# [Page extract]
Tuesday, May 1, 2012

NUE # 1 Cohutta 100 - Lowdown

And then there were 2
In previous years there have literally been truckloads of the State College crew heading down to the Cohutta 100. I would say out of all the NUE’s, this is the race we talk about the most: ‘remember the year of the storm, where we all thought we were going to be killed by lightening’; ‘remember the year when Jeremiah Bishop stayed with us and got food poisoning’;  ‘remember the year when we all fought about the best warm up lap (actually, nothing new there)’.

We have gotten into the habit of making a holiday out of the Cohuuta 100. We travel to Asheville Thursday and stay with friends and eat a yummy dinner, have another delicious breakfast in Asheville Friday morning, drive the remaining few hours and pre-ride the course Friday afternoon. We also try and stay at the same sweet cabin every year, tucked away 5 miles from the race. I love traveling with the guys because they make it so relaxed; they drink beer before the race and there’s not a compression sock in sight (well, except me). These factors all keep the race nerves at bay and remind me why I love to race – the people I meet and the places I get to go. This year, the crew diminished to only Matt Ferrari and I, but we kept the traditions going.

# [Given records]
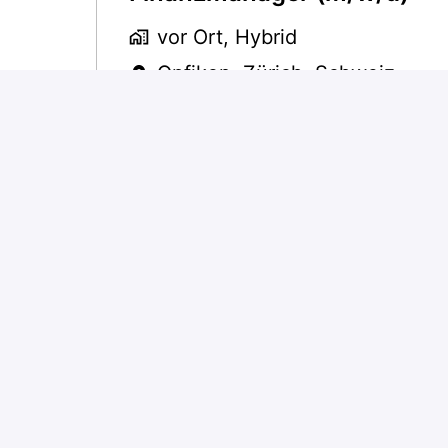
vor Ort, Hybrid
Opfikon
,
Zürich
,
Schweiz
m-way
Fahrradmechaniker*in &
Verkäufer*in 80-100% bei 
way (m/w/d) Emmenbrück
vor Ort
Emmenbrücke
,
Luzern
,
Schwe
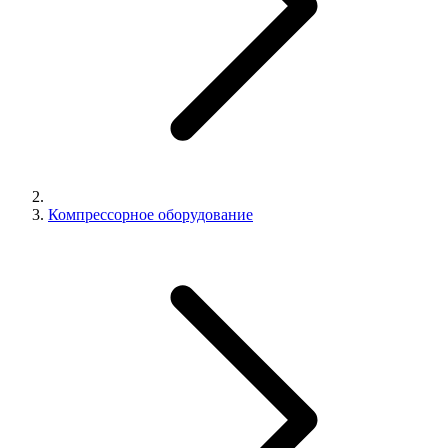
Компрессорное оборудование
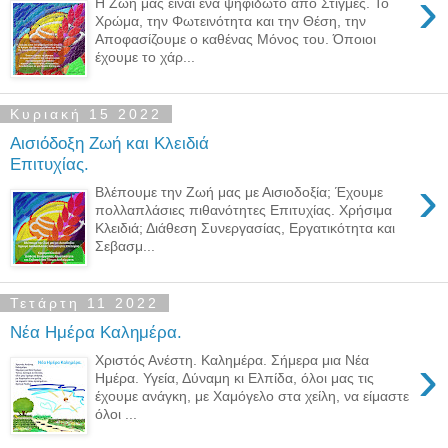
›
Η Ζωή μας είναι ένα ψηφιδωτό από Στιγμές. Το
Χρώμα, την Φωτεινότητα και την Θέση, την
Αποφασίζουμε ο καθένας Μόνος του. Όποιοι
έχουμε το χάρ...
Κυριακή 15 2022
Αισιόδοξη Ζωή και Κλειδιά
Επιτυχίας.
›
Βλέπουμε την Ζωή μας με Αισιοδοξία; Έχουμε
πολλαπλάσιες πιθανότητες Επιτυχίας. Χρήσιμα
Κλειδιά; Διάθεση Συνεργασίας, Εργατικότητα και
Σεβασμ...
Τετάρτη 11 2022
Νέα Ημέρα Καλημέρα.
›
Χριστός Ανέστη. Καλημέρα. Σήμερα μια Νέα
Ημέρα. Υγεία, Δύναμη κι Ελπίδα, όλοι μας τις
έχουμε ανάγκη, με Χαμόγελο στα χείλη, να είμαστε
όλοι ...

# [What to do]
1) Reproduce word for word the part of the Cohutta 100 post starting at "We have gotten" and ending at "the traditions going.".
2) Convert the lines of the records, starting at the line that contains "Компрессорное оборудование" and ending at the end of the records, both included, into a JSON list of strings with one string per line. Omit blank lines and the pictures.

# [Results]
1)
We have gotten into the habit of making a holiday out of the Cohuuta 100. We travel to Asheville Thursday and stay with friends and eat a yummy dinner, have another delicious breakfast in Asheville Friday morning, drive the remaining few hours and pre-ride the course Friday afternoon. We also try and stay at the same sweet cabin every year, tucked away 5 miles from the race. I love traveling with the guys because they make it so relaxed; they drink beer before the race and there’s not a compression sock in sight (well, except me). These factors all keep the race nerves at bay and remind me why I love to race – the people I meet and the places I get to go. This year, the crew diminished to only Matt Ferrari and I, but we kept the traditions going.

2)
[
  "Компрессорное оборудование",
  "›",
  "Η Ζωή μας είναι ένα ψηφιδωτό από Στιγμές. Το",
  "Χρώμα, την Φωτεινότητα και την Θέση, την",
  "Αποφασίζουμε ο καθένας Μόνος του. Όποιοι",
  "έχουμε το χάρ...",
  "Κυριακή 15 2022",
  "Αισιόδοξη Ζωή και Κλειδιά",
  "Επιτυχίας.",
  "›",
  "Βλέπουμε την Ζωή μας με Αισιοδοξία; Έχουμε",
  "πολλαπλάσιες πιθανότητες Επιτυχίας. Χρήσιμα",
  "Κλειδιά; Διάθεση Συνεργασίας, Εργατικότητα και",
  "Σεβασμ...",
  "Τετάρτη 11 2022",
  "Νέα Ημέρα Καλημέρα.",
  "›",
  "Χριστός Ανέστη. Καλημέρα. Σήμερα μια Νέα",
  "Ημέρα. Υγεία, Δύναμη κι Ελπίδα, όλοι μας τις",
  "έχουμε ανάγκη, με Χαμόγελο στα χείλη, να είμαστε",
  "όλοι ..."
]